> _BLOCO DE TEXTO_:
▬▬▬▬▬▬▬▬▬▬
Prefeitura abandona obra da avenida Canal 3 no Augusto Franco

Orçada em 5.167.872,33 e prevista inicialmente para ser concluída até a primeira quinzena do último mês de fevereiro, a obra de pavimentação das avenidas Caçula Barreto e Tarcísio Daniel dos Santos, no conjunto Augusto Franco, em Aracaju, continua parada e gerando problemas para os milhares de moradores que residem na localidade. Após os sucessivos atrasos no ano passado, esta semana a Prefeitura de Aracaju comunicou que pretende realizar uma nova licitação para as obras, mas não apresentou datas. Atualmente com menos de 10% da obra concluída, a modernização da avenida Canal 03 prevê também a construção de serviço de drenagem, construção de duas pistas de nove metros cada, ciclovia, bancos, paisagismo e duas calçadas laterais.
Na tarde de ontem o Jornal do Dia voltou ao canteiro de obras abandonado e se deparou com populares que questionavam o motivo para a ampla demora no reinício das ações. Em resposta, a administração municipal destacou que a antiga empresa responsável pelo serviço ‘não demonstrou capacidade técnica durante o andamento dos serviços, o que provocou a rescisão do contrato’. A réplica argumentativa gerou ainda mais revolta aos aracajuanos que aguardavam com ansiedade a solução dos problemas para a região. Em meados de 2012 a promessa eleitoreira era de cumprimento do progresso estrutural em tempo hábil. Hoje, o espaço apenas dispõe de 30 manilhas de concreto, e um barraco inabitado – antes usado poucas vezes por operários.
Para Antônio Vicente, morador da comunidade desde 1973, os populares foram iludidos por uma garantia de avanços que não chegaram. Paralelo a isso, ele garante que a proliferação e invasão de insetos, roedores e escorpiões nas residências tem aumentado devido a mínima mudança promovida no solo da área, e da precoce suspensão dos serviços. "Trata-se de uma área que há longos anos ninguém mexia nem na estrutura do canal, nem nos canteiros. Como começaram a construir, o que tinha de animal começou a correr para as nossas casas e apartamentos. Eu achei que iria parar com o fim da obra, mas agora, sem concluir, é que estamos literalmente entregues às baratas", disse.
▬▬▬▬▬▬▬▬▬▬
> _EXTRATOS DE DADOS_:
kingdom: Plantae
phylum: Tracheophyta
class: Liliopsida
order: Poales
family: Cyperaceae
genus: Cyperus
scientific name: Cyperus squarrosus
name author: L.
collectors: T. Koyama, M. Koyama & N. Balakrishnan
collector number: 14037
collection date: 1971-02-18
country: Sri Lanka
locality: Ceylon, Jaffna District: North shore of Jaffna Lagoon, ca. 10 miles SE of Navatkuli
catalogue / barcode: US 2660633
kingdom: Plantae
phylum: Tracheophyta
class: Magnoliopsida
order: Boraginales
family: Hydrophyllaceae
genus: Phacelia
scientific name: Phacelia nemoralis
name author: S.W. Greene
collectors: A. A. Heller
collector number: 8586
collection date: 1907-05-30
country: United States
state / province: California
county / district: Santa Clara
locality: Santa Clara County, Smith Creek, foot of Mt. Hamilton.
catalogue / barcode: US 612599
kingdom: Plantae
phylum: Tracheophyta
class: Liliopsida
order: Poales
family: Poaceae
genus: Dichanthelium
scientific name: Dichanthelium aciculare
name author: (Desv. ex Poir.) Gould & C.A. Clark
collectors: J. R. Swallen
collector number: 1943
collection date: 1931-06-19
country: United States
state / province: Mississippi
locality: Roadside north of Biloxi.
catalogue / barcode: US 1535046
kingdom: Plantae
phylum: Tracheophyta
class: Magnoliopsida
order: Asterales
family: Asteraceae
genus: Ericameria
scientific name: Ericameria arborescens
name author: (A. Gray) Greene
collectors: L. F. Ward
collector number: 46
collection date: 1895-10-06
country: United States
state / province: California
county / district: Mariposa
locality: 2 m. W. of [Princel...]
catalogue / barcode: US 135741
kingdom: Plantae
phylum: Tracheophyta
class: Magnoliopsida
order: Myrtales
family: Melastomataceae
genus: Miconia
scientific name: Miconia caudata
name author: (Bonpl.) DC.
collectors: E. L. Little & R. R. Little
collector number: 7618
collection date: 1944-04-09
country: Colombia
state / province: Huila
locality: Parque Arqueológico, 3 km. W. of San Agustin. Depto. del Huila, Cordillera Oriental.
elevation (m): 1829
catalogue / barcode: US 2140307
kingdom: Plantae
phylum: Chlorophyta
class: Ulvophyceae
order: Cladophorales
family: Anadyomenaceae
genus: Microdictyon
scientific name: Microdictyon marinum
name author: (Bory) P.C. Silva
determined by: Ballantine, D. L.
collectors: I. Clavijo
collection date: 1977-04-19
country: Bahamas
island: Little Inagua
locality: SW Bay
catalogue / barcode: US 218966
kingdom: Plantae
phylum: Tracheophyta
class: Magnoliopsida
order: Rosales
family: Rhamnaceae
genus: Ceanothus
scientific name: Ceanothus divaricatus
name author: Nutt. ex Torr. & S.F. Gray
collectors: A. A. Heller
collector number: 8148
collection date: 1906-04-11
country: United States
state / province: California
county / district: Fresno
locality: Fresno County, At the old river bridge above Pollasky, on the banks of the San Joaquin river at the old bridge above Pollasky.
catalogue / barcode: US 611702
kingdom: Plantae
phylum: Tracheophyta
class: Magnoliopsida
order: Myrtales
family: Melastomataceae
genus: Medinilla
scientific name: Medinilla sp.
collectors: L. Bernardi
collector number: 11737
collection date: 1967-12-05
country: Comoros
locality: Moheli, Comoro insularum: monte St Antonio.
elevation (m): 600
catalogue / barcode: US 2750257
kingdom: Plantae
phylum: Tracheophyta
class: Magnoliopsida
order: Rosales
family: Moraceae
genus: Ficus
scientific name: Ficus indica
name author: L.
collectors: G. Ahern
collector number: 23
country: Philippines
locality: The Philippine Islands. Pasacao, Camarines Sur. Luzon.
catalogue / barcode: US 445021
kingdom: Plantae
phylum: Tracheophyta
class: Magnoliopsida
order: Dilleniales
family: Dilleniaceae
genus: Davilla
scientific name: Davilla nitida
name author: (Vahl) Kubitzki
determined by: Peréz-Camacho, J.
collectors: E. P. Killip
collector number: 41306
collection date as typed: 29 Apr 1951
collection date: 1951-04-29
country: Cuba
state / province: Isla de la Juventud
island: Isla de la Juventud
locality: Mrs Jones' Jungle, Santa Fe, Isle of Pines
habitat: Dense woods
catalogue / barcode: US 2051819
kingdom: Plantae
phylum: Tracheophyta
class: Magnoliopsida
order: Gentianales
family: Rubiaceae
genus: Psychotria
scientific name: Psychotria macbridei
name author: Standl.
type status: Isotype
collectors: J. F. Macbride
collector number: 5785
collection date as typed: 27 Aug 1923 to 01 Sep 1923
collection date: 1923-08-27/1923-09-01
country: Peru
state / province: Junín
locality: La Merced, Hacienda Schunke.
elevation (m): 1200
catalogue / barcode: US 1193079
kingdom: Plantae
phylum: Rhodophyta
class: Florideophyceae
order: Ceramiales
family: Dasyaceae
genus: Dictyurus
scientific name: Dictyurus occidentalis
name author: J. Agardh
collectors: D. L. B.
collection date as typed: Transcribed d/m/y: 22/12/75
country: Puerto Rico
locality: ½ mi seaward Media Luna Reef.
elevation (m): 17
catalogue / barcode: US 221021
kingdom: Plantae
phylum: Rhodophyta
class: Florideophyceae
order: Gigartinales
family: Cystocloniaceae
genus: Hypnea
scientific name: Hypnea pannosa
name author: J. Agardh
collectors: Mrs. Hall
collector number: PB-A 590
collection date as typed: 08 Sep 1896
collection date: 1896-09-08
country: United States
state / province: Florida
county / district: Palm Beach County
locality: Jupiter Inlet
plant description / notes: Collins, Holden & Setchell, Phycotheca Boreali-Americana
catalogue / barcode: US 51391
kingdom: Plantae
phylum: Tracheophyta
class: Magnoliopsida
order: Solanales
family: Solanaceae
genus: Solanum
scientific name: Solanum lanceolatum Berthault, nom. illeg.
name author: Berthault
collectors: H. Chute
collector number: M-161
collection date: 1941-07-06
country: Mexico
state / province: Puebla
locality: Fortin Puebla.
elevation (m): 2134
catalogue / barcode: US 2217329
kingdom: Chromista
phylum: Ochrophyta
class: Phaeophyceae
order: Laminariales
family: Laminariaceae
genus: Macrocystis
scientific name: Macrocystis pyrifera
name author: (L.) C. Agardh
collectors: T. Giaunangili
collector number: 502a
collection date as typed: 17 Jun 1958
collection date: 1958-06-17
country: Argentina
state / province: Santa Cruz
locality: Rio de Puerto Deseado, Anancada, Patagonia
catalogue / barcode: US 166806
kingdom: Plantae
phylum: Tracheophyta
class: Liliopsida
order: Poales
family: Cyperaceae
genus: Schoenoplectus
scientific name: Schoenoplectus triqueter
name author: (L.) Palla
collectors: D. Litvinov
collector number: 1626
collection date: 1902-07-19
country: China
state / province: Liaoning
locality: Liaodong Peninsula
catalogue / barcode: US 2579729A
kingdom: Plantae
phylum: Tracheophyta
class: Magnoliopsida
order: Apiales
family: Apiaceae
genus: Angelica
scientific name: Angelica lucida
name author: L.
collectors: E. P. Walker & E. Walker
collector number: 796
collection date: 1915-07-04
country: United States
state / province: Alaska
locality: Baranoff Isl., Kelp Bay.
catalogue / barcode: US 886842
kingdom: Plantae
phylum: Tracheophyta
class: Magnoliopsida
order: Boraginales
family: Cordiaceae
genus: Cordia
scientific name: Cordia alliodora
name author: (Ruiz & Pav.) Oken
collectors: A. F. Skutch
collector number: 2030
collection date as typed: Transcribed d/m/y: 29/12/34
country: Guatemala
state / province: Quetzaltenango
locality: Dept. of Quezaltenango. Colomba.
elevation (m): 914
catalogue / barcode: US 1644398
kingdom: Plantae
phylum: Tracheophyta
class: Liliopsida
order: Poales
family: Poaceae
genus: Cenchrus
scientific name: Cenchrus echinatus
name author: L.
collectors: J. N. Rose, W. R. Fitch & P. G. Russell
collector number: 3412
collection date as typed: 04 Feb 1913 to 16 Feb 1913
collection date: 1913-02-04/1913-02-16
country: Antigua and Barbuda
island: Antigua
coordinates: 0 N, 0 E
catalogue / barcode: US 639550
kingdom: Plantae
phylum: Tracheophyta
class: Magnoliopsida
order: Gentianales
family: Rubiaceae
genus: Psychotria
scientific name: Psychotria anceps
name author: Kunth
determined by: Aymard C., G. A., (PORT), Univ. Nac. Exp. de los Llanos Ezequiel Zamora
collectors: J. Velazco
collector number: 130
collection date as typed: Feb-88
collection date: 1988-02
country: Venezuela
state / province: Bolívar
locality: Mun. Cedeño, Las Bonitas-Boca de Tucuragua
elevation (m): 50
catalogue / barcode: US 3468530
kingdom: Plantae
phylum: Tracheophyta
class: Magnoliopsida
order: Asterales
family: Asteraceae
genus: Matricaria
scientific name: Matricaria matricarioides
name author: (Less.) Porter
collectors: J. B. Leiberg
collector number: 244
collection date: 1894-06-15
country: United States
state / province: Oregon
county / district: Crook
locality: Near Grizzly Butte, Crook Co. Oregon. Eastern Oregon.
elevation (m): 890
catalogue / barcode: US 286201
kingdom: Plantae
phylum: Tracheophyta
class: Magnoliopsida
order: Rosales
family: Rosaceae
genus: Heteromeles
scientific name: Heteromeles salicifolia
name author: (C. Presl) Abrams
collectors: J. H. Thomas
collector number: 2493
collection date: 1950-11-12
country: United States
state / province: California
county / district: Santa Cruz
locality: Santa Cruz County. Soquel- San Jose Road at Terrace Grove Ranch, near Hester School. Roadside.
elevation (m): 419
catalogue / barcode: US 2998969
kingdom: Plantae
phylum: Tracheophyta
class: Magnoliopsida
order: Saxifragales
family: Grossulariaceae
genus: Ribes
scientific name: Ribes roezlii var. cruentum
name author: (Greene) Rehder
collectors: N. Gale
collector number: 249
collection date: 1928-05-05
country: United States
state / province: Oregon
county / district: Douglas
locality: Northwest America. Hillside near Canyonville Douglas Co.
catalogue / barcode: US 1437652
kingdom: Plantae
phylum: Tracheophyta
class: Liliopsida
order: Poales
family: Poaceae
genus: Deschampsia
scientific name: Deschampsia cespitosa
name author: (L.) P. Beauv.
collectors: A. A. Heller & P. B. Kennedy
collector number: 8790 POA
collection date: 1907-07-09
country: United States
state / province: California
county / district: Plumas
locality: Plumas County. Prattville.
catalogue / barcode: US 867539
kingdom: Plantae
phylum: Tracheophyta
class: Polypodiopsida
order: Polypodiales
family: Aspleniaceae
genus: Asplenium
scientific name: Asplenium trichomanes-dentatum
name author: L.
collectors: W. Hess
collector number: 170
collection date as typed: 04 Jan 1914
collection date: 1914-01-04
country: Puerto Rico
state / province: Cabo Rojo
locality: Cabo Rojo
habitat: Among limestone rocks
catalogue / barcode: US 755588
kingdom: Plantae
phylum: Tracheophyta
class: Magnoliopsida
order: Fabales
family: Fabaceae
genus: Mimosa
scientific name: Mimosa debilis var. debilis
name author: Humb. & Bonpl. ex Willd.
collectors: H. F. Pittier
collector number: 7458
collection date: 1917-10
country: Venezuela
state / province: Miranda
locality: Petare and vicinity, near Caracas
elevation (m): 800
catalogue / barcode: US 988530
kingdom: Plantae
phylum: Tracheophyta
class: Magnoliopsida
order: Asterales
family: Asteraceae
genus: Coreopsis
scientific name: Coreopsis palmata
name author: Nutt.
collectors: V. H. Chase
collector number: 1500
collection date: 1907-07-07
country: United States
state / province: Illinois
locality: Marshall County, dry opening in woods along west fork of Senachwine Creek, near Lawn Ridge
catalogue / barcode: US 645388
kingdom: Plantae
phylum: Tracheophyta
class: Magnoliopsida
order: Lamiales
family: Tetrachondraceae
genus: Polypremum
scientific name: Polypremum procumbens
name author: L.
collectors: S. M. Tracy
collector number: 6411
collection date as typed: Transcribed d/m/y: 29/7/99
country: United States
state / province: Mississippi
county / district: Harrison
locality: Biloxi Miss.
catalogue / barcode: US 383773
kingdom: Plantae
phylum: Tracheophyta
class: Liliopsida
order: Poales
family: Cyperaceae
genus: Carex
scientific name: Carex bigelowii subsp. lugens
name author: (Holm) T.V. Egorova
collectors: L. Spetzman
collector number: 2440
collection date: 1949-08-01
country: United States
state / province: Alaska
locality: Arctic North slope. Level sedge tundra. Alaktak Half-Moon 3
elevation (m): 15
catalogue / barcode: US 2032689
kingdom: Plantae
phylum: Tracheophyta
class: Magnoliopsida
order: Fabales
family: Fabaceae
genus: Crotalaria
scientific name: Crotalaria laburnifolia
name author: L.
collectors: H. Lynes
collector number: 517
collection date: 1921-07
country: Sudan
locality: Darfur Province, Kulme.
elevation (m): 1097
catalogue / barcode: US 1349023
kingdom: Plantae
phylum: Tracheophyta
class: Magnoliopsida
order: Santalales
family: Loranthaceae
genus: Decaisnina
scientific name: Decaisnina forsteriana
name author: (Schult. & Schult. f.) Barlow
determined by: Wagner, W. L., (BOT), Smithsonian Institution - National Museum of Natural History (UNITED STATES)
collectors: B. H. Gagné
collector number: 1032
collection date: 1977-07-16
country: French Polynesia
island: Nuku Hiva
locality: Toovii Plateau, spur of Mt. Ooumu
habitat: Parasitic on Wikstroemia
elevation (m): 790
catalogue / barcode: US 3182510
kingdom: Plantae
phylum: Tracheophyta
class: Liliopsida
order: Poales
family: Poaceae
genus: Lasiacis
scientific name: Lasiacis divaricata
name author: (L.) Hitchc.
▬▬▬▬▬▬▬▬▬▬
> _ATIVIDADES_:
- a) Segundo a reportagem sobre a obra da avenida Canal 3, o que a modernização da avenida prevê? Liste todos os itens mencionados.
- b) Responda com base na reportagem sobre a obra da avenida Canal 3:
(i) Qual foi o valor em que a obra foi orçada?
(ii) Quantas manilhas de concreto o espaço tem hoje?
(iii) Desde que ano Antônio Vicente mora na comunidade?
- c) Prossiga com a reportagem sobre a obra da avenida Canal 3 a partir do ponto em que ela termina.

> _RESPOSTAS POR TAREFA_:
- a)
Serviço de drenagem
Duas pistas de nove metros cada
Ciclovia
Bancos
Paisagismo
Duas calçadas laterais

- b)
(i) 5.167.872,33.
(ii) 30 manilhas de concreto.
(iii) Desde 1973.

- c)
Como se não bastasse os problemas entre a Prefeitura de Aracaju e a empreiteira, o risco de ações judiciais impetradas por meio de órgãos públicos de defesa do meio ambiente fez com que parte das árvores fosse numerada antes de serem demolidas. Segundo o projeto, para realizar todo o serviço era necessário remover mais de 40 árvores. Essa numeração foi realizada no mês de agosto do ano passado por meio da Empresa Municipal de Serviços Urbanos (Emsurb).
Na avaliação feita pelo taxista Laércio Gomes dos Santos, a promessa de promover uma nova licitação demonstra indícios de atividade política visando às eleições municipais a serem realizadas no próximo mês de outubro. "Da outra vez que vocês estiveram aqui pra mostrar esse descaso com nós moradores eu mesmo já imaginava que isso poderia acontecer. Essa obra passou mais de um ano parada e agora, faltando poucos dias para o início das eleições vem os assessores do prefeito João Alves dizer que vão contratar outra empresa. É querer brincar com a cara do povo", avaliou.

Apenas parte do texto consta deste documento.